# Ipod Touch stuck on "connect to iTunes" screen and won't sync



## The Beard (Mar 23, 2012)

My ipod is currently stuck on this screen:







It won't let me use my ipod or even sync it to my computer because every time I plug it in, iTunes tells me it won't sync because my iPod is locked with a passcode. It won't let my iPod connect to iTunes unless I put in the passcode on my iPod, which I of course can't do because it's stuck on this damn screen.

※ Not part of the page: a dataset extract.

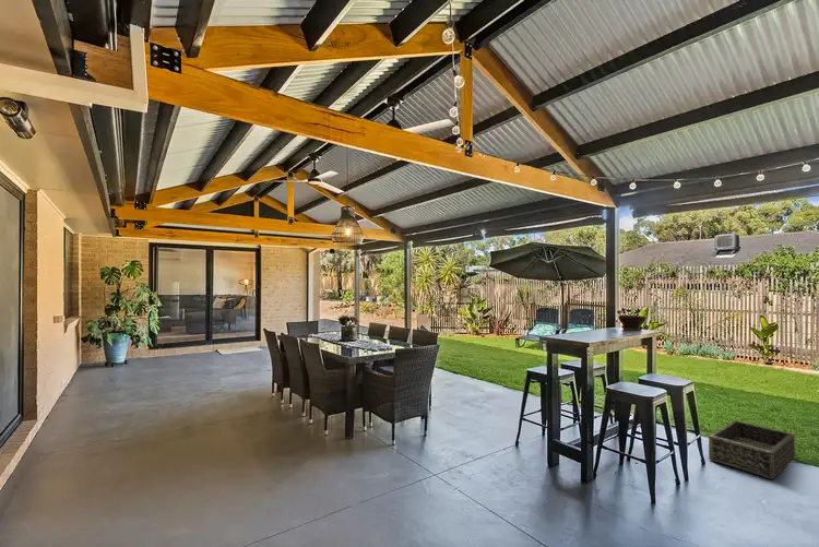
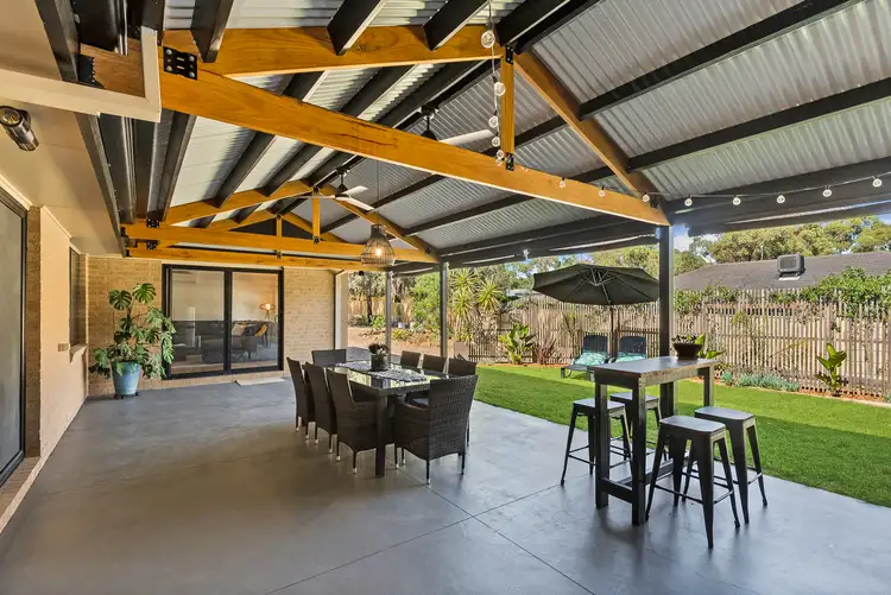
- basket [708,419,796,480]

I've already tried the thing where you connect the iPod to the computer while holding the home button to restore it to factory settings, but the same thing happens again 

I've also tried letting it just die and then re-charging it but that did nothing as well 

Any ideas? Calling tech support and sending the damn thing in is a last resort


----------



## Asrial (Mar 24, 2012)

How new is the iPod?
I had a similar problem on my 2 year old iPod classic, and I got a message from the local dealer that the harddisk possibly was fried, but the repair bill would be bigger than a replacement.


----------



## The Beard (Mar 24, 2012)

It was a 3rd generation 64 gig, but the mods can go ahead and close this thread because my 15 year old sister fixed it for me today 

Apparently I was doing the method of "connecting it to itunes while holding the home button" wrong, but whatevs, it's fixed!


----------